I was happy about the text, knowing a doctor was seeing him, that is until I read it;
“He’s getting transferred to the ER because his vitals and sugar levels are so high.”
And within minutes we were heading to the hospital to be with our kids.
After several tests and consultations, the ER staff decided he needed to be flown to Harborview Hospital in Seattle, where they could better treat him. The prognosis was not great. They discovered he had a blood infection and he needed to have emergency surgery. They also informed us that had he waited even one more day to see a doctor; we could have lost him.
It’s strange how a few hundred miles can feel like the other side of the world when one of the pillars of your family has been knocked flat on his back.
Thoughts and prayers have gotten a bad rap lately. I understand that with everything going on in the world lately, many feel instead of offering thoughts and prayers, we must act. But sending thoughts and prayers to anyone going through a crisis is one of the most powerful forms of action we can offer. By sending thoughts and prayers, we are not retreating from reality, but we are reacting to it and offering support, kindness, and empathy.
I honestly do not know what I would have done without the thoughts and prayers of others during this time.

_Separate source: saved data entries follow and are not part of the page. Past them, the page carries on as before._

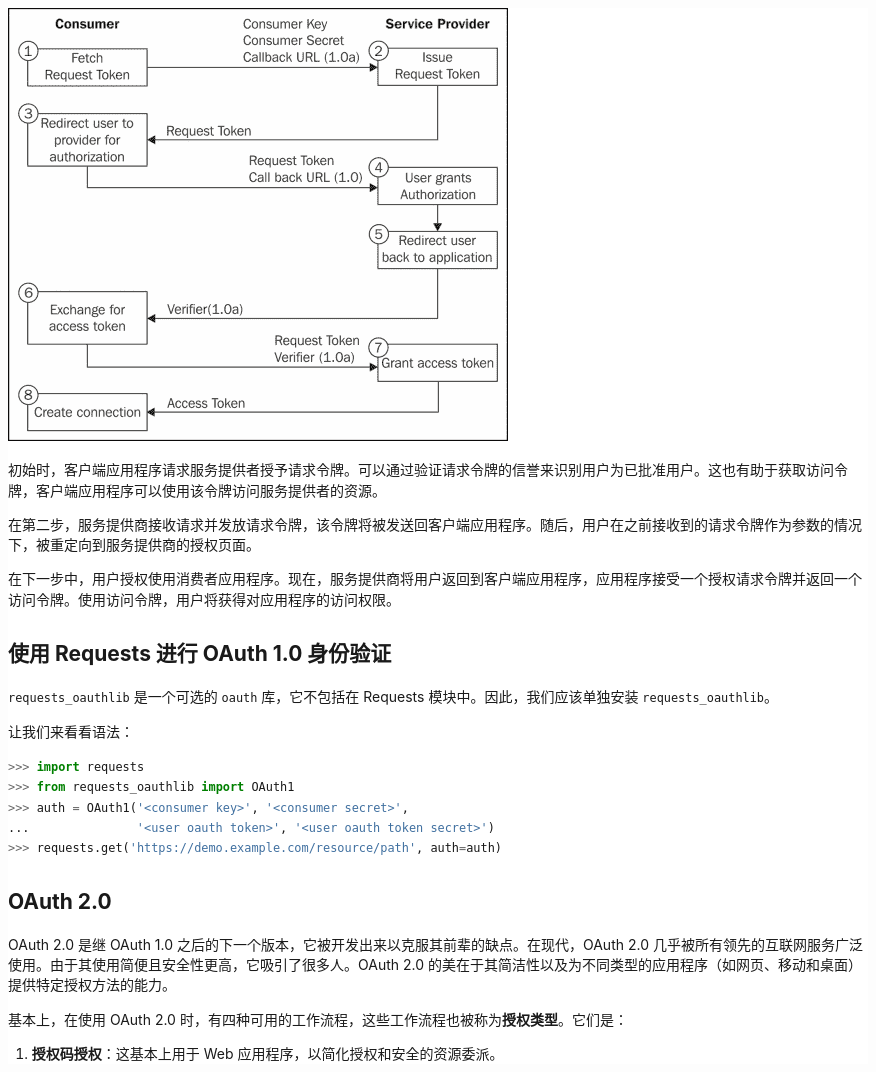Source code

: ![OAuth 1.0](img/B03661_03_04.jpg)

初始时，客户端应用程序请求服务提供者授予请求令牌。可以通过验证请求令牌的信誉来识别用户为已批准用户。这也有助于获取访问令牌，客户端应用程序可以使用该令牌访问服务提供者的资源。

在第二步，服务提供商接收请求并发放请求令牌，该令牌将被发送回客户端应用程序。随后，用户在之前接收到的请求令牌作为参数的情况下，被重定向到服务提供商的授权页面。

在下一步中，用户授权使用消费者应用程序。现在，服务提供商将用户返回到客户端应用程序，应用程序接受一个授权请求令牌并返回一个访问令牌。使用访问令牌，用户将获得对应用程序的访问权限。

## 使用 Requests 进行 OAuth 1.0 身份验证

`requests_oauthlib` 是一个可选的 `oauth` 库，它不包括在 Requests 模块中。因此，我们应该单独安装 `requests_oauthlib`。

让我们来看看语法：

```py
>>> import requests
>>> from requests_oauthlib import OAuth1
>>> auth = OAuth1('<consumer key>', '<consumer secret>',
...               '<user oauth token>', '<user oauth token secret>')
>>> requests.get('https://demo.example.com/resource/path', auth=auth)

```

## OAuth 2.0

OAuth 2.0 是继 OAuth 1.0 之后的下一个版本，它被开发出来以克服其前辈的缺点。在现代，OAuth 2.0 几乎被所有领先的互联网服务广泛使用。由于其使用简便且安全性更高，它吸引了很多人。OAuth 2.0 的美在于其简洁性以及为不同类型的应用程序（如网页、移动和桌面）提供特定授权方法的能力。

基本上，在使用 OAuth 2.0 时，有四种可用的工作流程，这些工作流程也被称为**授权类型**。它们是：

1.  **授权码授权**：这基本上用于 Web 应用程序，以简化授权和安全的资源委派。
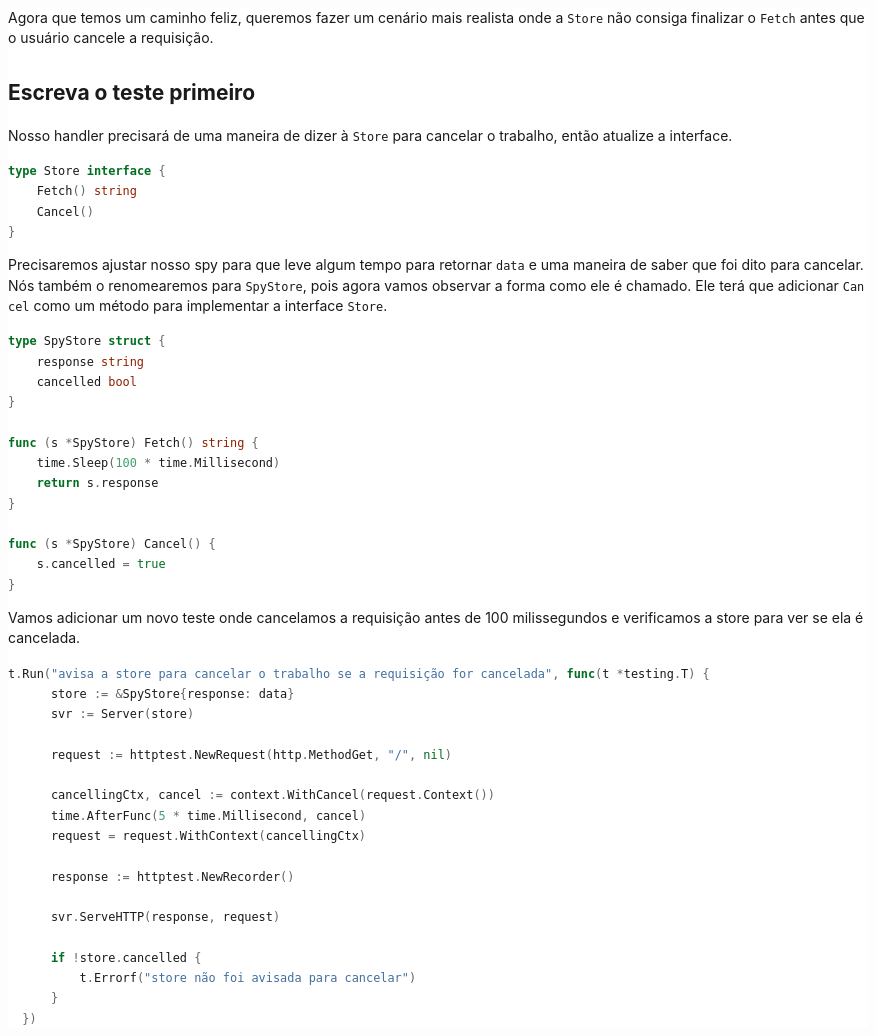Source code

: Agora que temos um caminho feliz, queremos fazer um cenário mais realista onde a `Store` não consiga finalizar o `Fetch` antes que o usuário cancele a requisição.

## Escreva o teste primeiro

Nosso handler precisará de uma maneira de dizer à `Store` para cancelar o trabalho, então atualize a interface.

```go
type Store interface {
    Fetch() string
    Cancel()
}
```

Precisaremos ajustar nosso spy para que leve algum tempo para retornar `data` e uma maneira de saber que foi dito para cancelar. Nós também o renomearemos para `SpyStore`, pois agora vamos observar a forma como ele é chamado. Ele terá que adicionar `Cancel` como um método para implementar a interface `Store`.

```go
type SpyStore struct {
    response string
    cancelled bool
}

func (s *SpyStore) Fetch() string {
    time.Sleep(100 * time.Millisecond)
    return s.response
}

func (s *SpyStore) Cancel() {
    s.cancelled = true
}
```

Vamos adicionar um novo teste onde cancelamos a requisição antes de 100 milissegundos e verificamos a store para ver se ela é cancelada.

```go
t.Run("avisa a store para cancelar o trabalho se a requisição for cancelada", func(t *testing.T) {
      store := &SpyStore{response: data}
      svr := Server(store)

      request := httptest.NewRequest(http.MethodGet, "/", nil)

      cancellingCtx, cancel := context.WithCancel(request.Context())
      time.AfterFunc(5 * time.Millisecond, cancel)
      request = request.WithContext(cancellingCtx)

      response := httptest.NewRecorder()

      svr.ServeHTTP(response, request)

      if !store.cancelled {
          t.Errorf("store não foi avisada para cancelar")
      }
  })
```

Thoughts and Prayers have given me the strength to stand before my grandchildren, who are now staying with me until their parents can return and reassure them that their Dad may be sick right now, but there are doctors and nurses who are doing everything within their power to help him get better.
Thoughts and Prayers from those who have known what is going on have helped me remember that while I am a fixer, this task is beyond anything I can do and I must rely on the One who created us and to rest in Him as He takes on this battle.
Thoughts and Prayers have comforted me when I am struggling with the fact that I can’t be by my daughter’s and son’s side and that the best thing I can do for them is pray and take care of their children in their absence.
Thoughts and Prayers get my family through the sleepless nights and the long days of waiting when one day turns into another. We learn that, when we feel like we can’t make it another day, we can take it one minute at a time because we are not alone in this fight.
And Thoughts and Prayers help us give grace when we speak or respond with sharp tones or attitudes because we know each of us is working through the overwhelming reality that we were too close in losing someone who means the world to us.
My family and I have felt the thoughts and prayers from people all over the world. Many we have never, nor will we ever meet, but they have carried us during some of the most difficult fear-filled days we have ever felt.
And we continue to covet your thoughts and prayers.
We are not out of the woods yet, although we can see the light in the distance. At this writing, my son-in-law is scheduled for a second surgery to determine if the infection is gone and they can begin to plan his trip home. Even that will take a few days before he is cleared to travel home. But we are hopeful, and we are grateful to so many who have lifted us up, offered to help at any time of the day or night and checked in with us.
So the next time someone sends their thoughts and prayers to you or your family, take a moment and feel the love that comes along with their words. Those words can help carry you through some of the darkest days you may walk through.